Elle oblige également les assureurs à plus de transparence en rendant publics chaque année le nombre de contrats non réclamés ainsi que les montants correspondants.

Une obligation de recherche étendue

Les organismes d'assurance doivent également consulter annuellement le Répertoire national d’identification des personnes physiques (RNIPP) afin de vérifier si l’assuré est toujours en vie. S'il est décédé, l'organisme doit rechercher activement les bénéficiaires du contrat d'assurance-vie. Il peut ainsi s’adresser à l'administration fiscale et aux notaires qui pourront consulter, courant 2016, le Fichier central des contrats d'assurance (Ficovie). Alimenté par les déclarations annuelles des assureurs, ce fichier répertorie les contrats souscrits ainsi que le nom des bénéficiaires.

La revalorisation du capital post-mortem

Autre progrès pour l'usager : la revalorisation du capital post mortem s'effectue dès le décès, et non plus après un an de carence. Les frais de gestion postérieurs au décès sont plafonnés par décret.

Le transfert des capitaux en déshérence

Si, malgré ses recherches, l'assureur ne retrouve pas de bénéficiaire à un contrat à l'issue d'un délai de dix ans à compter du terme du contrat ou de la connaissance par l'assureur du décès de l'assuré, si aucun bénéficiaire ou souscripteur du contrat ne s’est manifesté et n'a pu être retrouvé par les assureurs, les fonds seront transférés à la Caisse des Dépôts. Les ayants droit disposent alors de vingt ans pour récupérer les fonds auprès de la Caisse des Dépôts avant que ceux-ci ne soient définitivement versés à l'Etat.

Comment éviter les situations d'assurance-vie en déshérence ?

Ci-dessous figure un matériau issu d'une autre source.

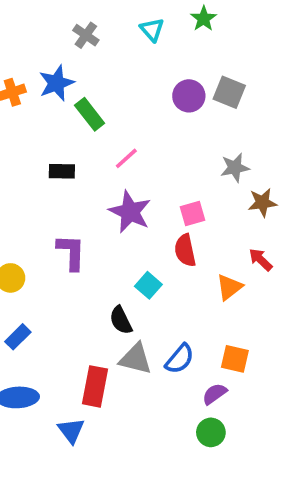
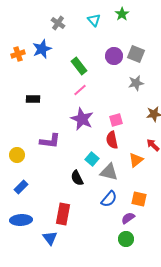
green rectangle: (90, 114) -> (79, 66), moved
gray star: (235, 168) -> (136, 83), moved
black rectangle: (62, 171) -> (33, 99), moved
purple L-shape: (71, 252) -> (50, 141), turned 95
gray triangle: (136, 359) -> (109, 172), moved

Une attention toute particulière doit être portée à la rédaction de la clause bénéficiaire. C’est la clause du contrat d’assurance-vie qui désigne le (ou les) bénéficiaire(s) de la somme acquise, en cas de décès du souscripteur du contrat. Il existe deux possibilités :
- La rédaction d’une clause standard qui permet de désigner les bénéficiaires, de façon non nominative, par leur qualité.
- La désignation nominative des bénéficiaires. Pour éviter les problèmes d'homonymie et l’ambiguïté sur l'identité du bénéficiaire, cette clause doit être la plus précise possible. Les nom, prénoms, nom de jeune fille, date et lieu de naissance de tous les bénéficiaires, ainsi que leur adresse doivent être mentionnées. Dans les deux cas, la clause bénéficiaire doit être actualisée régulièrement notamment en cas de changement de situation personnelle de l’assuré ou du bénéficiaire (mariages, divorces, décès...).

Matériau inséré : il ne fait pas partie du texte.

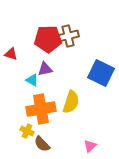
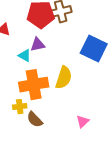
yellow cross: (27, 131) -> (20, 107), turned -32

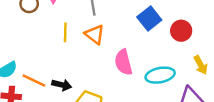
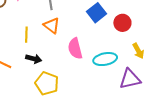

Comment faire valoir ses droits ?

Jusqu’au 31 décembre 2016, si une personne pense être bénéficiaire d’un contrat d’assurance-vie, elle peut contacter l'Association pour la gestion des informations sur le risque en assurance (Agira) en joignant un certificat de décès de la personne concernée. Cette association est chargée d’organiser la recherche de contrats d’assurance vie non réclamés en cas de décès du souscripteur.

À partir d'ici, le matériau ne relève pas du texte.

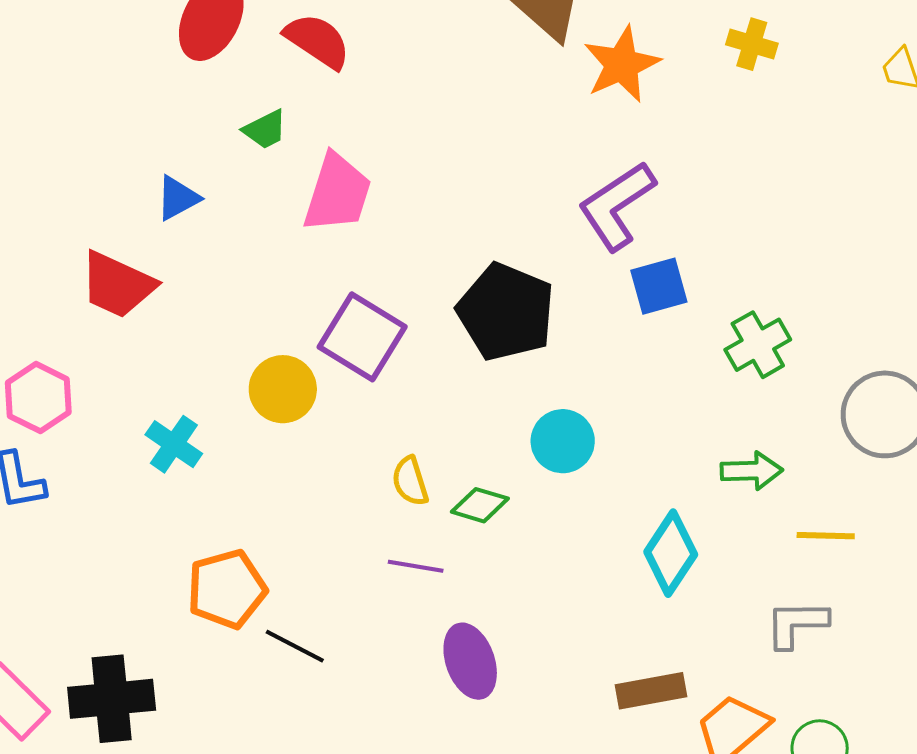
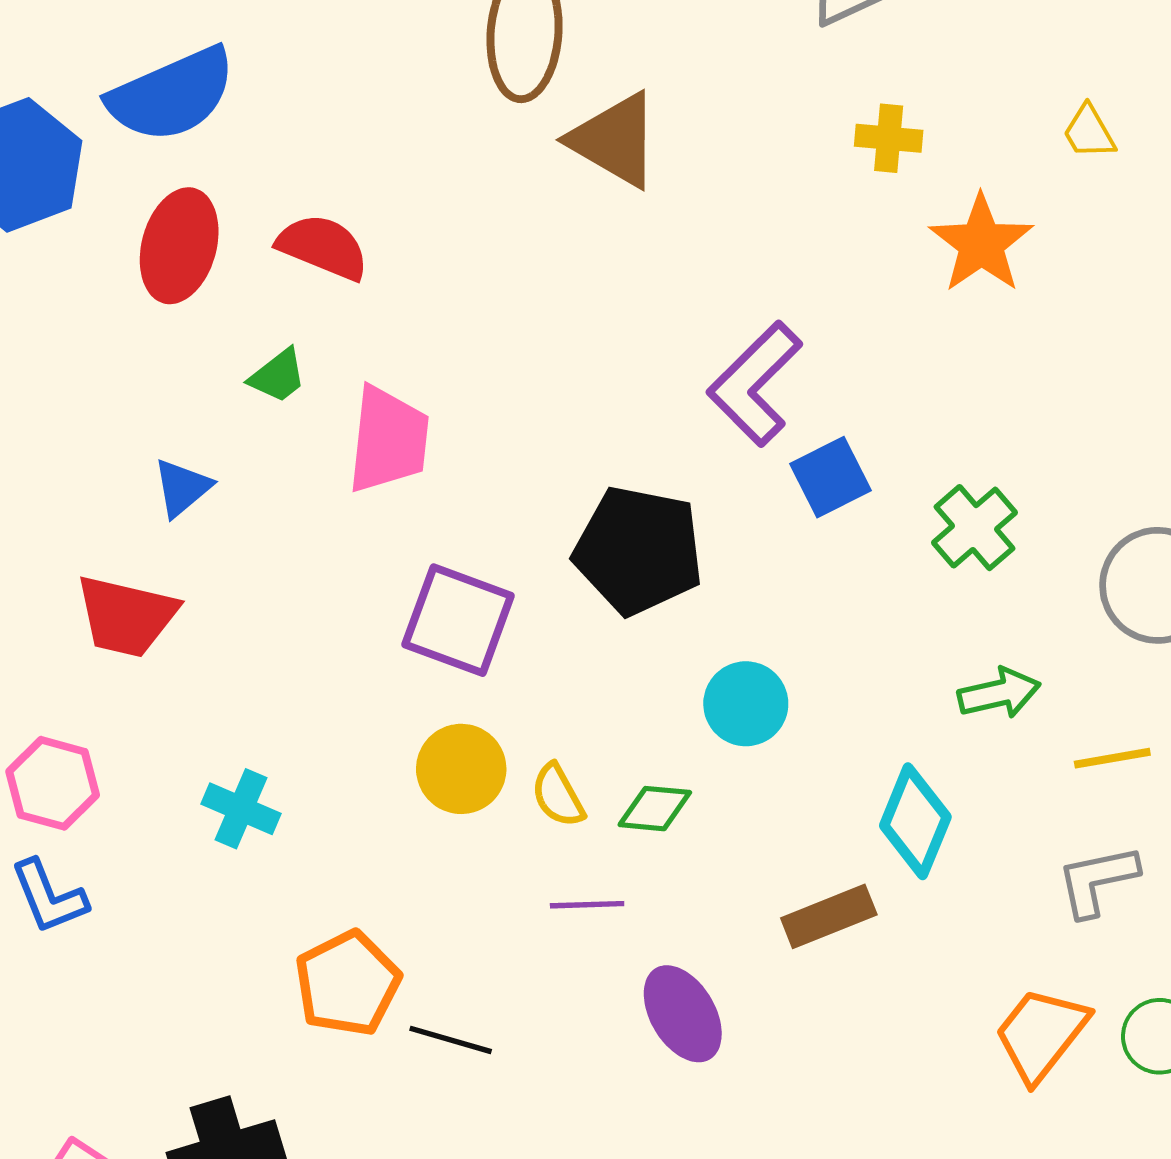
orange star: (622, 64) -> (981, 244), moved
yellow circle: (283, 389) -> (461, 769), moved
brown rectangle: (651, 691) -> (829, 916), moved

A compter du 1er janvier 2017 :
- Pour un contrat d’assurance-vie datant de moins de dix ans, le demandeur continuera à s’adresser à l’Agira.
- Pour un contrat d'assurance-vie de dix ans et plus, il devra contacter la Caisse des Dépôts qui confirmera si une garantie le désigne ou pas. Si c'est le cas, l'ayant droit devra fournir les justificatifs demandés. Cette procédure sera facilitée par l'ouverture d'un site Internet grand public début 2017.